BRIEF A:
Identify every line in the entries below that contains the string "categories", and copy each such line. Matching is case-sensitive.

Degradation at the Expansion Transition Region
The expansion transition region of the tubes in B&W OTSGs were heat treated to reduce
residual stresses from tube fabrication and installation, and to increase resistance to primary
water stress corrosion cracking (PWSCC). This heat treatment resulted from a full furnace
stress relief of the entire tube bundle. During the manufacturing process, however, several
tubes were re-rolled into the tubesheet following the full furnace stress relief to temporarily
seal the tube during the shop hydrostatic tests. As a result, a limited population of tubes was
not stress relieved at the expansion transition region (i.e., fewer than 200 tubes are known to
have not been stress relieved). Axial indications associated with the expansion transitions of
both stress-relieved and nonstress-relieved transitions were recently noted in several B&W
units (Davis-Besse, Crystal River 3, ANO-1, and Oconee 3). The inspection findings at these
plants are discussed below.
At Davis-Besse (in the spring of 1996), an axially oriented indication was detected during the
examination of what was believed to be a nonstress-relieved roll transition. This indication
was in the roll transition in the UTS (i.e., the hot leg). Subsequent review of shop records
showed that the expansion transition had not been re-rolled and was, therefore, stress
relieved. The licensee removed the roll transition portion of this tube for destructive
examination. The destructive examination showed that the indication was caused by
PWSCC. To ascertain whether the tube had been stress relieved, the licensee performed
additional analyses and testing. As a result of this testing, the licensee concluded that the
roll transition was not stress relieved (i.e., it had been re-rolled following the full bundle stress
relief process).

BRIEF B:
Reproduce the entire passage above on degradation at the expansion transition region, with no changes.

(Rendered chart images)
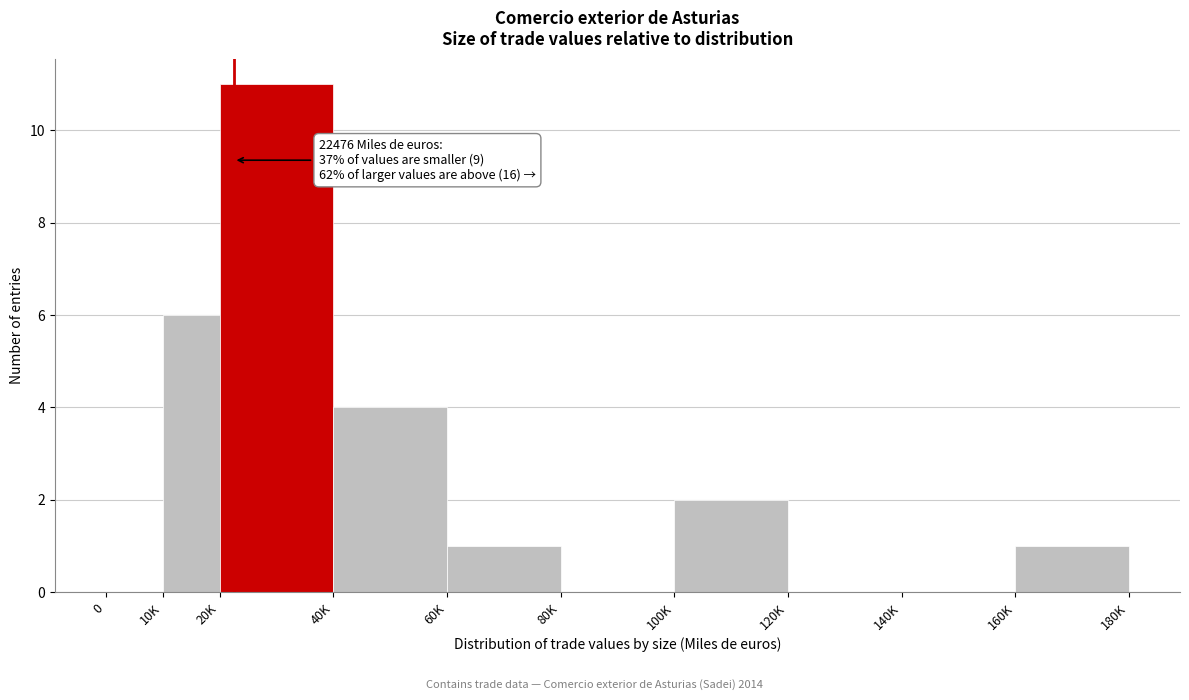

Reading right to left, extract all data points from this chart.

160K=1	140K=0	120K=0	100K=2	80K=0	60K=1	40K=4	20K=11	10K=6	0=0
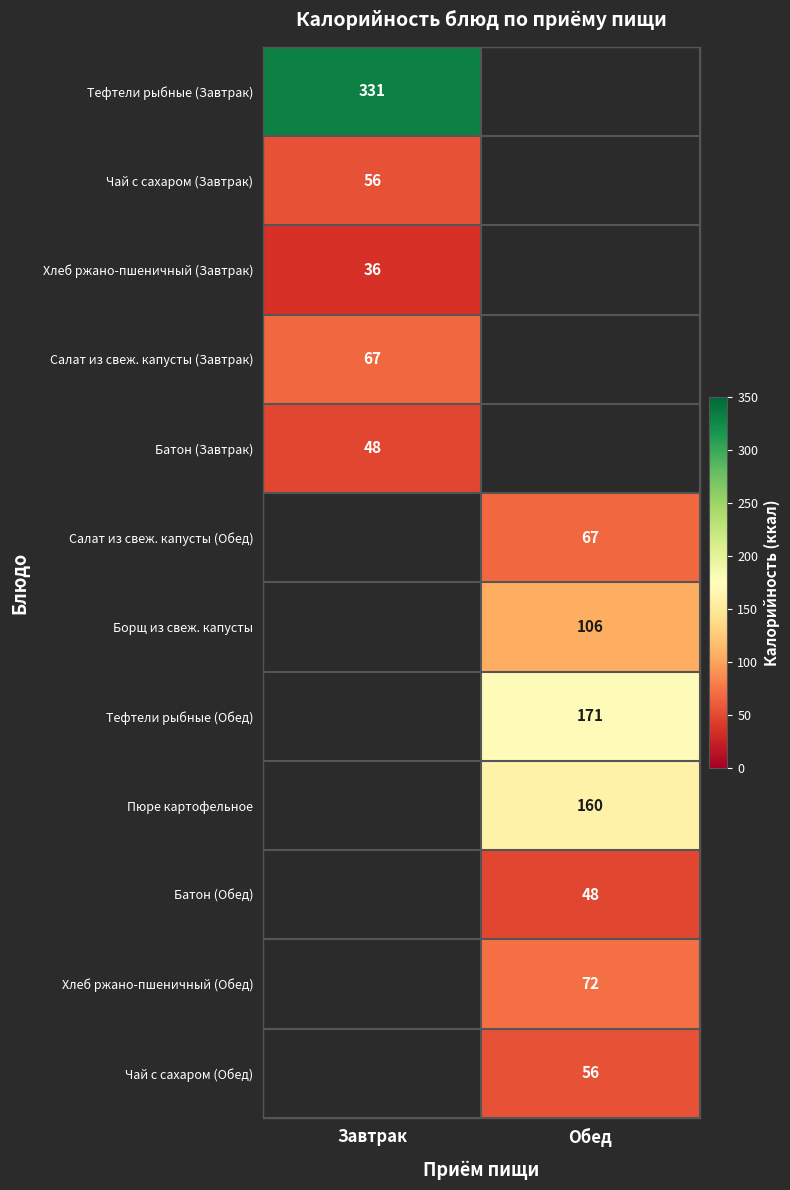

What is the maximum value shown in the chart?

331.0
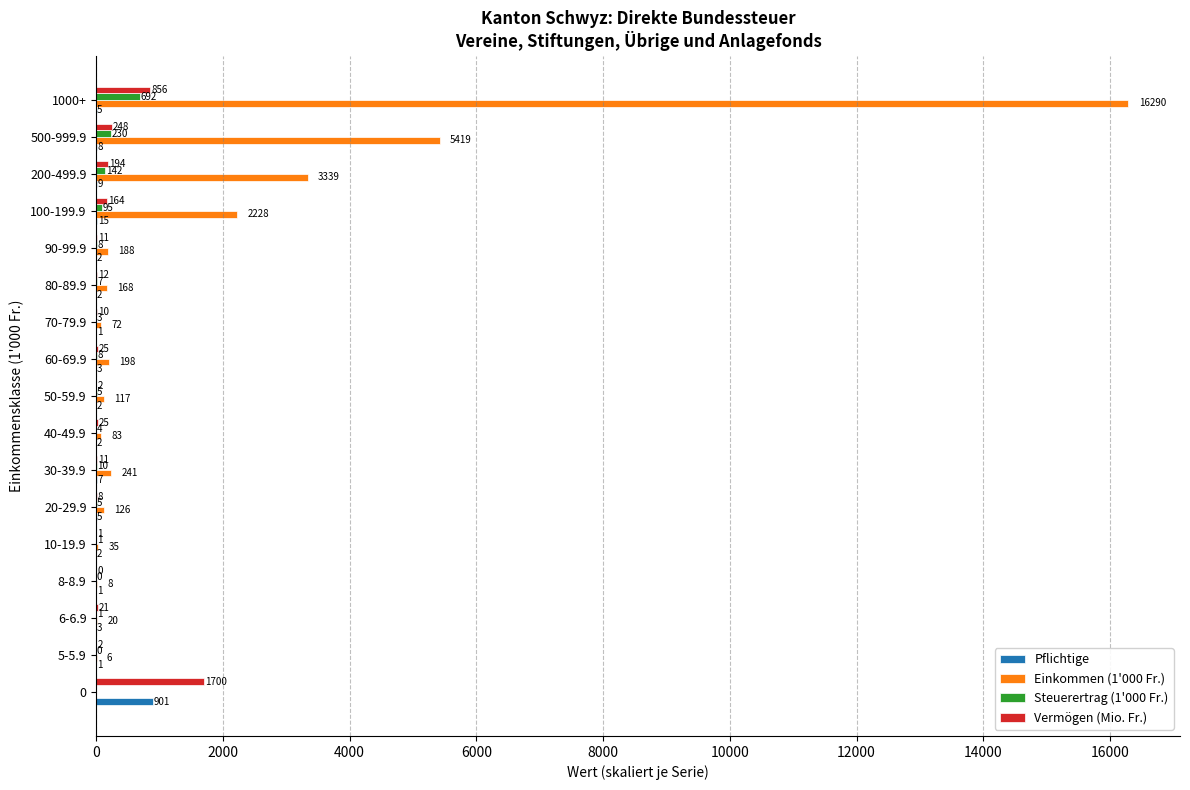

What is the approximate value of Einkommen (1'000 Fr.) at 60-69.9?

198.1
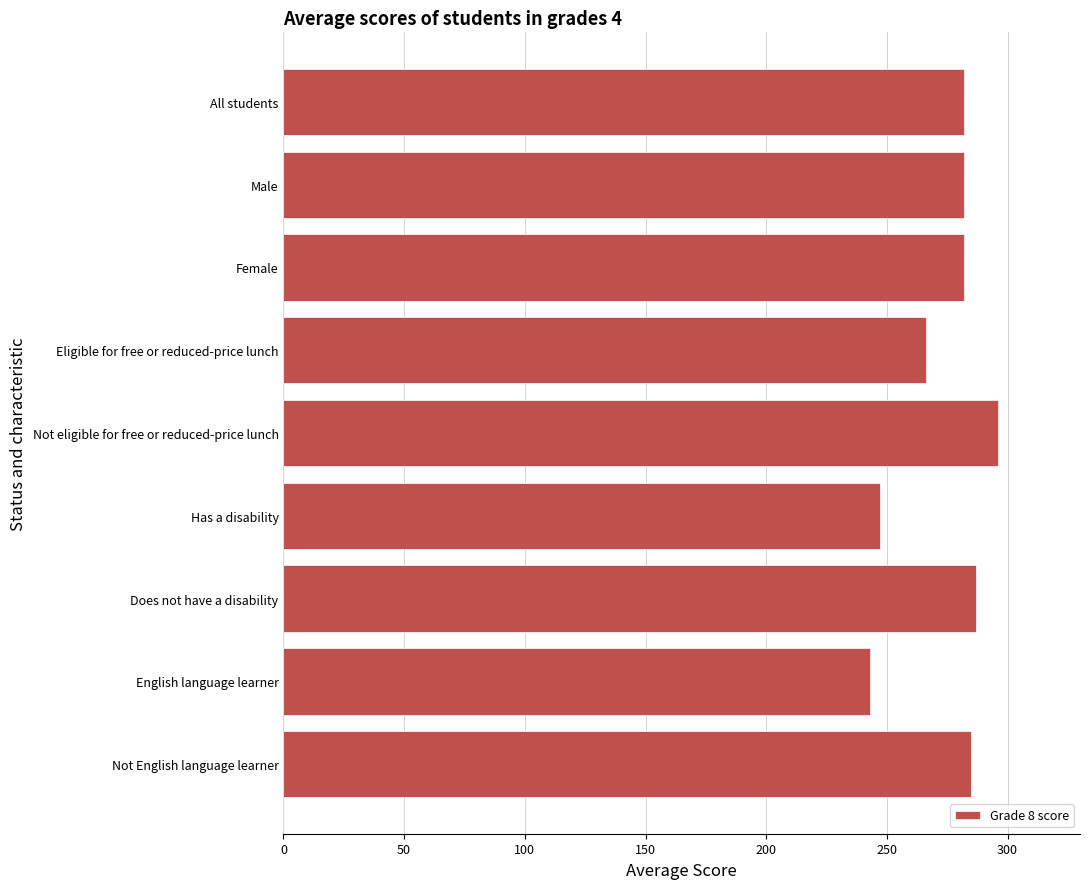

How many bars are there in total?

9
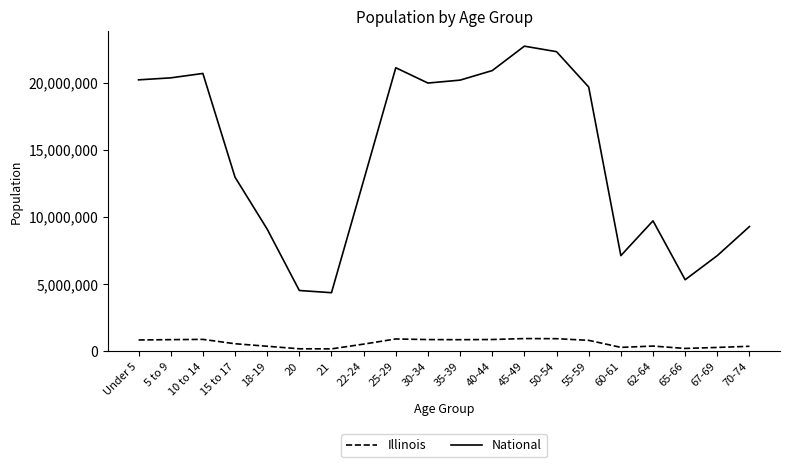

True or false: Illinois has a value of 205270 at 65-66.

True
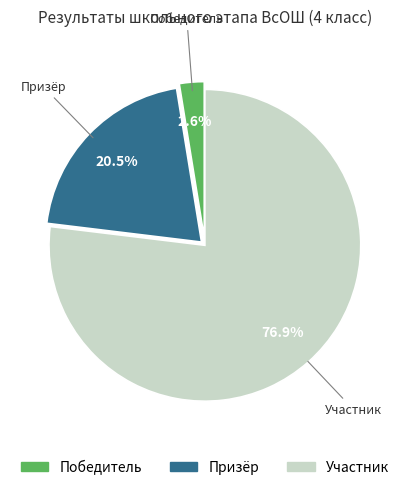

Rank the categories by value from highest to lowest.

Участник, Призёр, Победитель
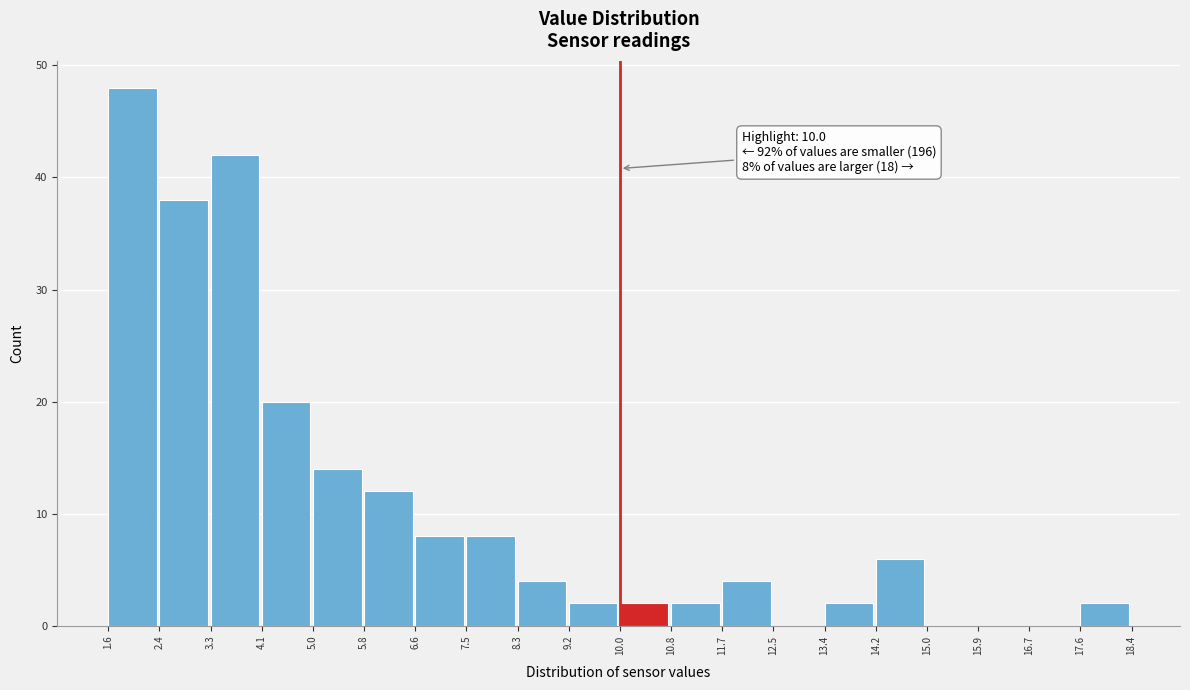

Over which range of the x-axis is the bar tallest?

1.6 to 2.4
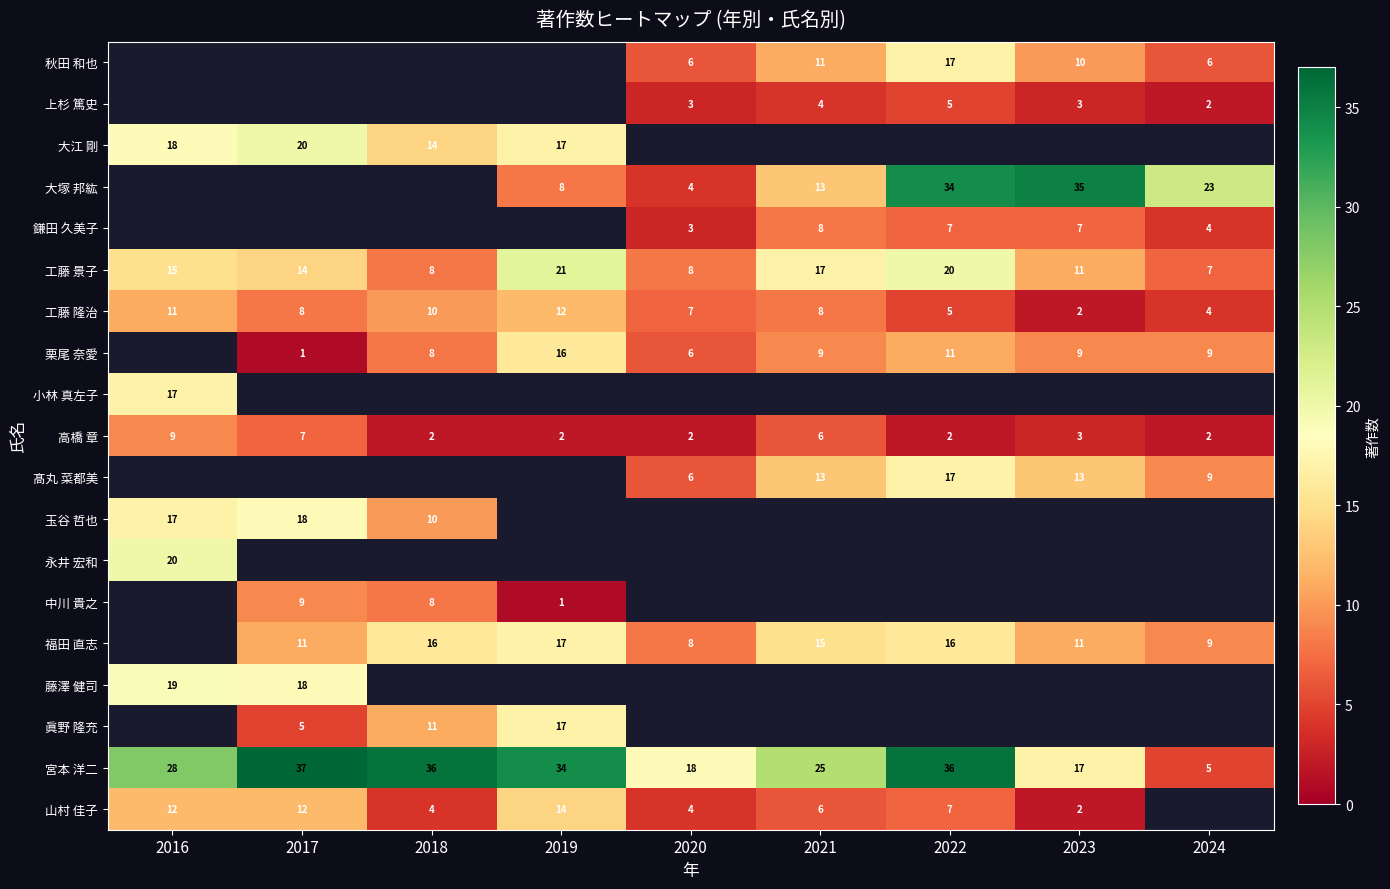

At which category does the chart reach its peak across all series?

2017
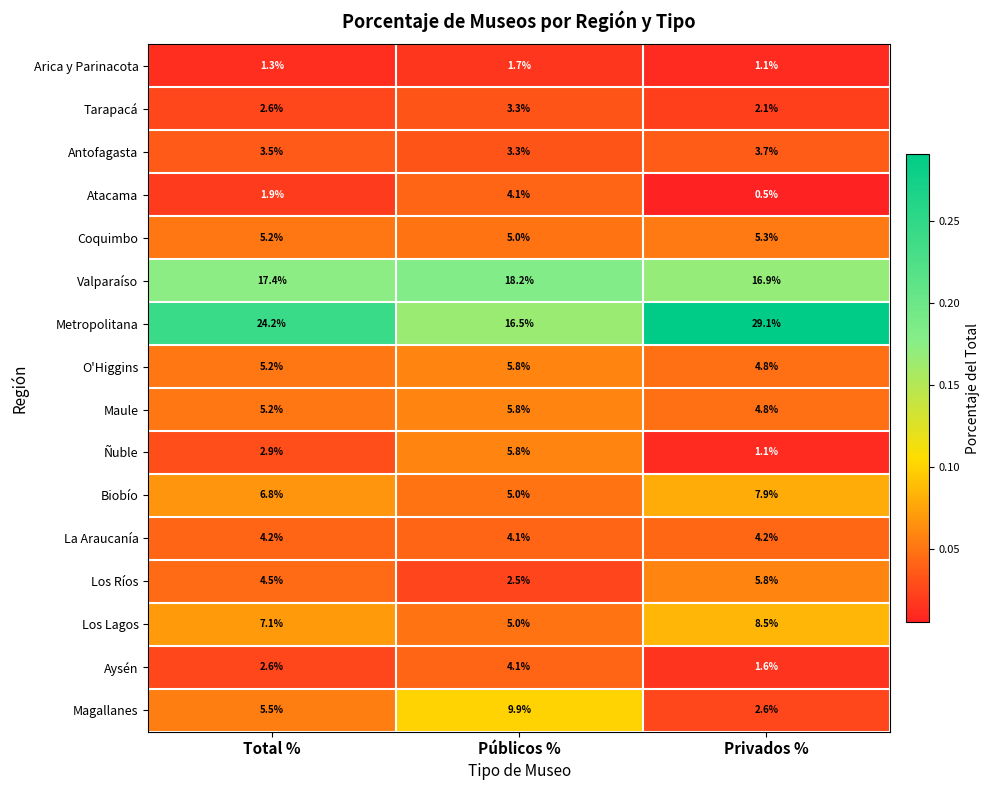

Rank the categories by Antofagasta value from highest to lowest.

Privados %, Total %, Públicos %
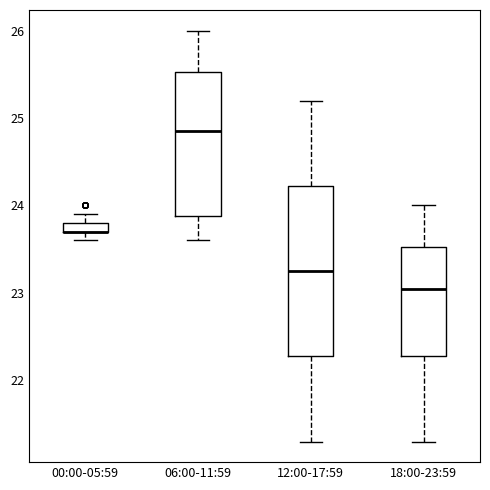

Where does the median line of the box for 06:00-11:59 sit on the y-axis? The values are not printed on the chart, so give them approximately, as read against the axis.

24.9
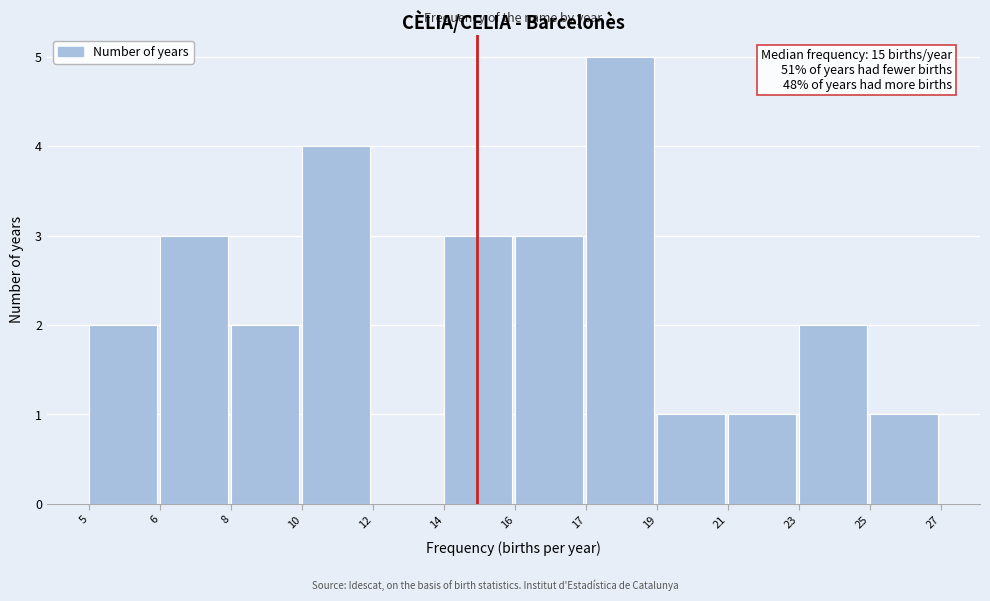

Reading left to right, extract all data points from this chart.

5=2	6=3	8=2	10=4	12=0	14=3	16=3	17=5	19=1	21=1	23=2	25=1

WRITTEN SOLUTION A:
Rank the categories by value from highest to lowest.
Rank the categories by Antofagasta value from highest to lowest.

WRITTEN SOLUTION B:
Degradation at the Expansion Transition Region
The expansion transition region of the tubes in B&W OTSGs were heat treated to reduce
residual stresses from tube fabrication and installation, and to increase resistance to primary
water stress corrosion cracking (PWSCC). This heat treatment resulted from a full furnace
stress relief of the entire tube bundle. During the manufacturing process, however, several
tubes were re-rolled into the tubesheet following the full furnace stress relief to temporarily
seal the tube during the shop hydrostatic tests. As a result, a limited population of tubes was
not stress relieved at the expansion transition region (i.e., fewer than 200 tubes are known to
have not been stress relieved). Axial indications associated with the expansion transitions of
both stress-relieved and nonstress-relieved transitions were recently noted in several B&W
units (Davis-Besse, Crystal River 3, ANO-1, and Oconee 3). The inspection findings at these
plants are discussed below.
At Davis-Besse (in the spring of 1996), an axially oriented indication was detected during the
examination of what was believed to be a nonstress-relieved roll transition. This indication
was in the roll transition in the UTS (i.e., the hot leg). Subsequent review of shop records
showed that the expansion transition had not been re-rolled and was, therefore, stress
relieved. The licensee removed the roll transition portion of this tube for destructive
examination. The destructive examination showed that the indication was caused by
PWSCC. To ascertain whether the tube had been stress relieved, the licensee performed
additional analyses and testing. As a result of this testing, the licensee concluded that the
roll transition was not stress relieved (i.e., it had been re-rolled following the full bundle stress
relief process).